I looked at Pelleas with the glance that means an alarm, for something to be done at once. He knew; and he did quite what I had hoped.

“We are more than seventy,” Pelleas said serenely, “and we’re not beaten.”

“But you—” Hobart protested, “you’ve had half the world at your feet. You’ve won everything. You’ve been ...” and so on, in his choicest social hyperbole.

“Hobart,” Pelleas said, “Etarre and I have been married for fifty years. In that time we have lost, year after year, both hopes and realities. I have seen my work harshly criticized and even justly rejected. One year we had hardly a centime to pay Nichola. As it is, we escape from each day by way of the dark for fear the next will find us penniless. We lost—we need not speak of that, but you know how our little boy—my son—died before his first birthday. O, do you think.... The sorrows, the estrangements, the failures, the ill-health, the little stabs at us, above all the cursed mistakes of my own—do you think we have not had these? Do you think we don’t know, Hobart? Do you think we haven’t paid, to the last farthing? Good God!” said Pelleas. “And yet we are not beaten. And we never shall be beaten, dead or alive. And without defiance. Without defiance.”
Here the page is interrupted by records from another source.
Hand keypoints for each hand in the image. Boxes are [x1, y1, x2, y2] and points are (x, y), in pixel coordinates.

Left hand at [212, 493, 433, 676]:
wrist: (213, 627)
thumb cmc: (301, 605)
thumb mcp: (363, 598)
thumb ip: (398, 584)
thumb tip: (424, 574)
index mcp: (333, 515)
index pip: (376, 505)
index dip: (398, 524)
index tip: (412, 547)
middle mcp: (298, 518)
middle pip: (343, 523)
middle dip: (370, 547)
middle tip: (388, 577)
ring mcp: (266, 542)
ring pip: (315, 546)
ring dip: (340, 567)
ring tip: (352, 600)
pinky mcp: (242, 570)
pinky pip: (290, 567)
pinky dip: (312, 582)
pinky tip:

“No,” said I, nodding with all my might, “never beaten. Except for a little at a time when it hurts most. But never beaten.”

“How, though?” Hobart said helplessly, “I say, how do you do it, you know?”

“Well, you see,” Pelleas answered gravely, “I don’t know much about myself. One doesn’t know. I don’t know where I stop and where The Rest Of It begins. I stop somewhere, I dare say—my consciousness and all that must stop somewhere. But I’ve never found the last of me. I’ve always felt as if I were working along with a few sets of faculties when I’ve really got no end of them. And I don’t know where these stop. Perhaps they don’t stop at all. And so when I get a knock-down blow I fall all of a heap—that is, as much of me as I know about falls. That much of me may be beaten. But not the rest. And then I reach up a hand to the rest of me that I don’t know about and I say: ‘But there’s all that strength left that I don’t know yet. And I don’t know where that stops. I’ve never found out that it stops at all. It is infinite strength and I can use it and be it when I like.’ Beaten?” said Pelleas; “I can no more be beaten than I can be smothered in the open air. That strength is exhaustless, like the air. And nothing can shut it out—nothing.”

“Not even your own mistakes? Not even irreparable loss?” said Hobart.